Peter L. Strauss

Peter L. Strauss (born February 26, 1940) is the Betts Professor of Law Emeritus at Columbia Law School. He joined the faculty in 1971. He teaches courses in Administrative Law, Legal Methods, and Legislation, and the Regulatory State.

After graduating Harvard College (1961) and Yale Law School (1964), he had spent two years clerking for federal judges in Washington, D.C., two years lecturing on criminal law in the national university of Ethiopia, and three years as an attorney in the Office of the Solicitor General, briefing and arguing cases before the United States Supreme Court. During 1975-77, Professor Strauss was on leave from Columbia as the first General Counsel of the United States Nuclear Regulatory Commission. His published works include Administrative Justice in the United States (1989 and 2002); Gellhorn's & Byse's Administrative Law: Cases and Comments (most recently, 2011, with Rakoff, Farina and Metzger); Legal Methods: Understanding and Using Cases and Statutes (2005, 2008, and 2014); Legislation, Understanding and Using Statutes (2006), Administrative Law Stories (2006) and numerous law review articles, generally focusing on issues of rulemaking, separation of powers, and statutory interpretation.

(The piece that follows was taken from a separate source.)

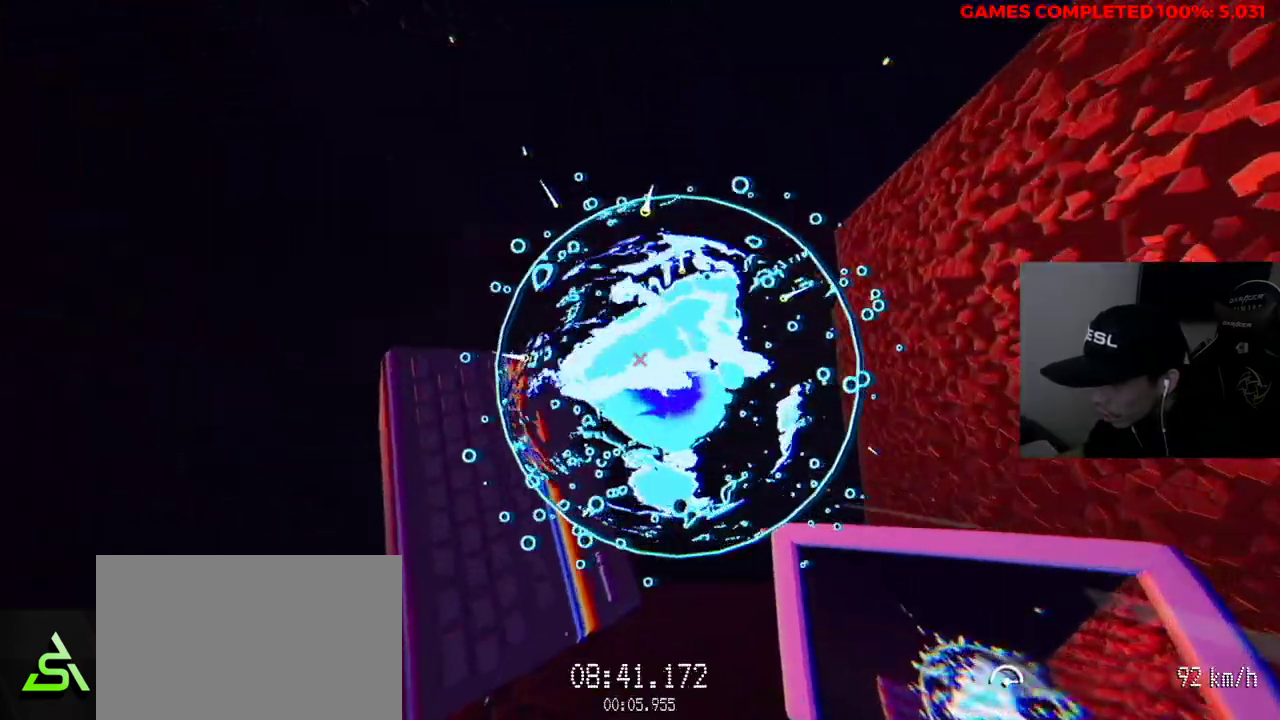
{"keys": [], "mouse": [], "events": [[317, "w", "up"]]}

In 1987 the Section of Administrative Law and Regulatory Practice of the American Bar Association presented to Professor Strauss its third annual award for distinguished scholarship in administrative law. In 1992-93, he served as Chair of the Section. He has been reporter for rulemaking on its APA and European Union Administrative Law projects, and was a member of its E-Rulemaking task force. He has twice been Vice Dean at Columbia. Professor Strauss has visited at the European University Institute, Harvard and NYU, and lectured widely on American administrative law abroad, including programs in Argentina, Belarus, Brazil, China, Germany, Italy, Japan, the Netherlands, Mexico, Turkey and Venezuela. In 2008, the American Constitution Society awarded him the first Richard Cudahy prize for his essay "Overseer or 'The Decider'? The President in Administrative Law." During 2008-09 he was Fernand Braudel Senior Fellow at the European Law Institute and Parsons fellow at the University of Sydney Law School. He is also a member of the board of the Law School's Public Interest Law Foundation, a Senior Fellow of the Administrative Conference of the United States, and a member of the American Academy of Arts and Sciences.